Caribou Bones and Burgundy - Wine & Spirits Magazine

Caribou Bones and Burgundy


Elaine Chukan Brown
Photo by Rachel Ellaita Williams

Aged premier cru Burgundy was my first life-changing wine. I’d left Alaska by then and knew little of wine, but the first smell from the glass transformed me. For a moment it was like catching a flash of caribou soup. The nose swirled with those same smells: a light earthiness, just a touch of herbs and a hint of sweetness. In the mouth, it was delicate and light while overflowing with rich flavor. With its age, it even carried the same texture as caribou soup.

When I was growing up, caribou soup was made only when the family was all together. It was often our holiday meal, or to honor someone coming back home after a long time away. The soup was meant to welcome everyone and to nourish our time together—a sort of strengthening elixir.

The bones are what make this soup special to Indigenous peoples. Caribou are only found in remote parts of the Arctic. In northern Europe they are known as reindeer. Non-natives hunt the animal as well but more often take only the meat. When faced with the reality of carrying the kill out of a remote area, most non-Natives leave bones behind to lessen the weight. Indigenous people rely on even the bones for food and, later, jewelry. Unlike in cultures that covet specific cuts of meat over others, for an Indigenous person in Alaska, it was the bones that were most prized. They were also hardest to get and to carry.

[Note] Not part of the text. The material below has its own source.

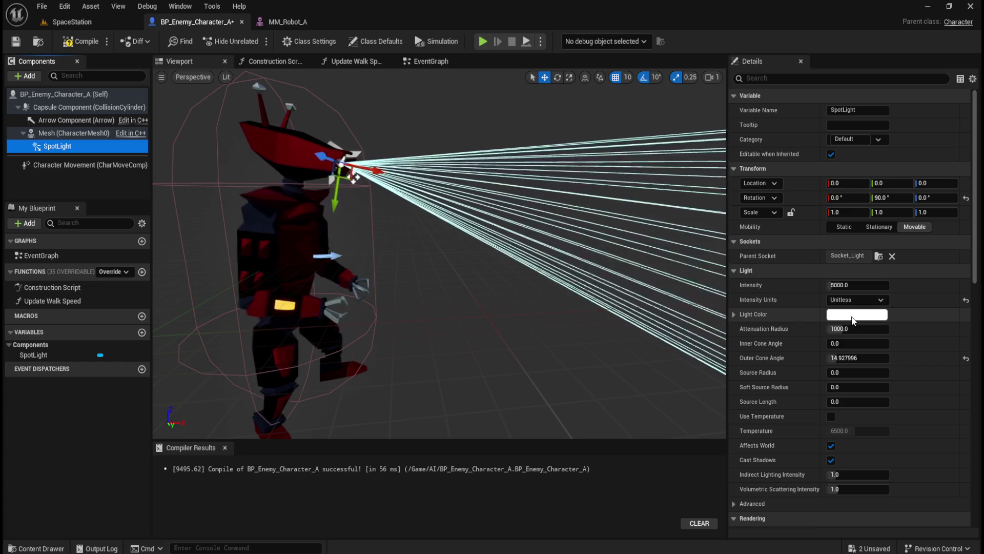
scroll(367, 144, "up", 4)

In caribou soup, only the leg bones are used. The bones of the upper and lower legs are each cut into long segments, the round of the bone and the patik (marrow) inside kept intact. Over hours, the patik cooks down inside the bone, filling the broth with a delicate oil. Meat and a few chopped vegetables are added just before serving. The trick is for the broth to taste like nothing until almost the end of the its cooking. Then, with slices of meat added, the bone-marrow broth erupts into a cascade of flavors.

In coastal Alaska, it’s known as buguk bone soup. We “buguk” the bones when we gnaw them. Native children are taught with the smaller lower leg bones how to chew off every bit of cartilage or meat, then suck out the marrow and its oil as well. Only the elders are given the biggest pieces made by the knob of the knee or the hip joint. Here, the bulbs and canyons of the joint house the greatest morsels­—tissues and tendons that must be pulled from the bone with the teeth, and with care.

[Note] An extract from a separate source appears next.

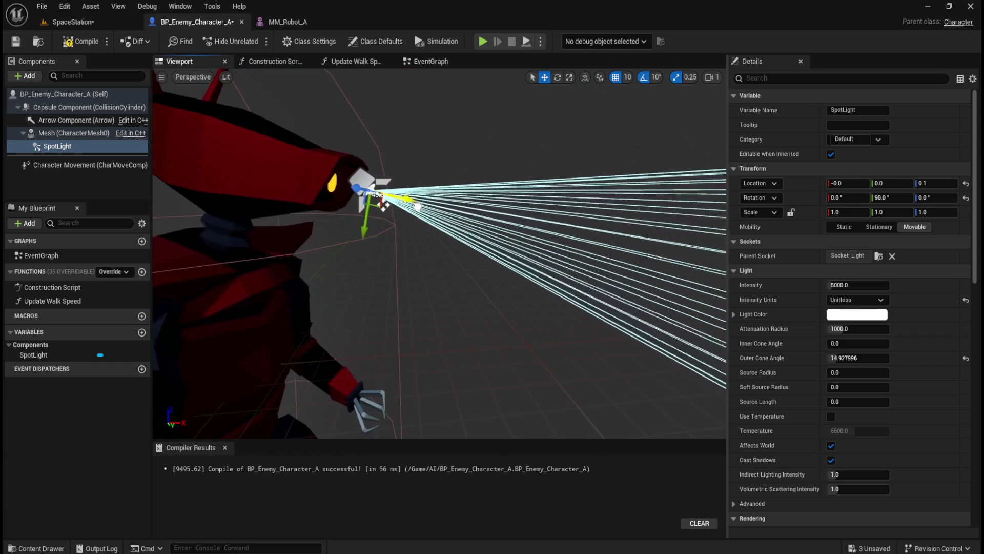
left_click_drag(410, 204, 418, 206)
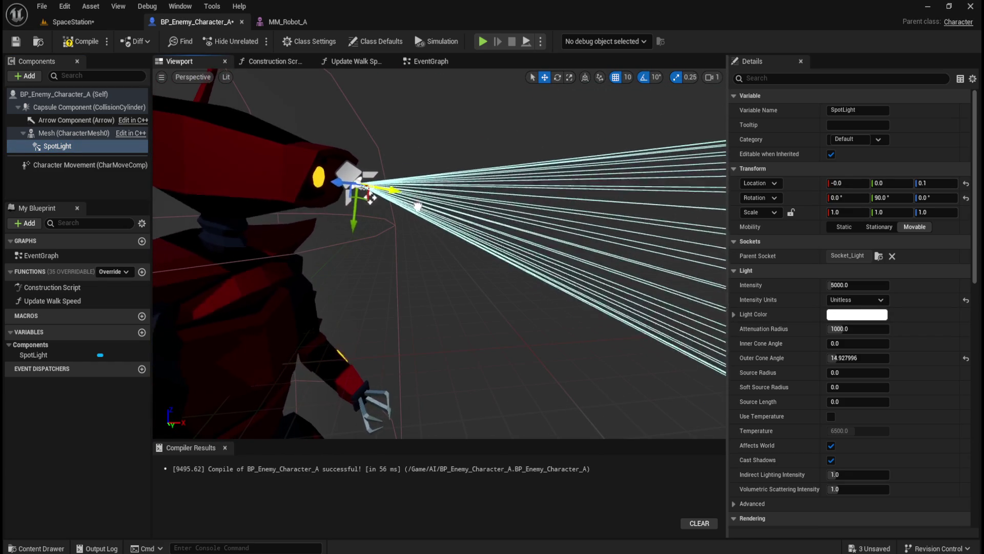
key("ctrl+z")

Caribou soup is a meal of pure flavors. The broth is light in the mouth yet full of rich flavor from the marrow simmered in the bone. Sliced carrots and cabbage bring a hint of sweetness and a palate-cleansing crunch.

The meat is lighter, less gamy than beef, and its lean texture has a bit more structure. In fact, caribou can feel like the purest red meat, a food with transparency to its environment. The flavor is delicate, carrying a hint of earthiness and herbs from its tundra-based diet.

Plants grown on tundra are miniaturized. Labrador tea in summer and tart berries in autumn must be hunted with careful vision as they grow low to the ground in a woven complex of plant life. But their flavors are more concentrated and intense than similar high-bush plants. From last snow melt to first snow fall, caribou rely on this diet of small, intensely flavorful florae.

Caribou soup is a meal of pure flavors. The broth is light in the mouth yet full of rich flavor from the marrow simmered in the bone. Sliced carrots and cabbage bring a hint of sweetness and a palate-cleansing crunch.

In my family, holiday meals began with caribou soup, but they finished with tundra berries. Tundra berries (cloudberries paramount among them) carry some of the highest levels of vitamin-C of any edible plant in the world. After first frost, the fruit explodes in the mouth with brilliant acidity. It’s almost impossible to eat the fruit without involuntary mouth puckering. Yet, the brightness of the berries is strange and addictive. My body and mood would feel unsettled if I went too long without them, as if that burst of acidity was part of what kept me regulated.

Caribou soup and life on the tundra prepared me for wine. Leaving Alaska, I was also removed from my Indigenous culture. As much as I love to travel, it’s a culture that’s impossible to translate to anyone—or anywhere—else. But in cool-climate wines I eventually found that burst of bright freshness I experience from tundra berries. Particularly with Burgundy, and from its most transparent producers, a glass of their wine tastes like a quick holiday trip home. A wine shared to welcome and nourish.

Based in Sonoma, Elaine Chukan Brown serves as the American specialist for JancisRobinson.com. Their work also appears in World of Fine Wine, the fourth edition of the Oxford Companion to Wine and on their own site, WakawakaWineReviews.com. Prior to writing about wine, Chukan Brown was a philosophy professor specializing in ethics and social politics.


This story appears in the print issue of October 2021.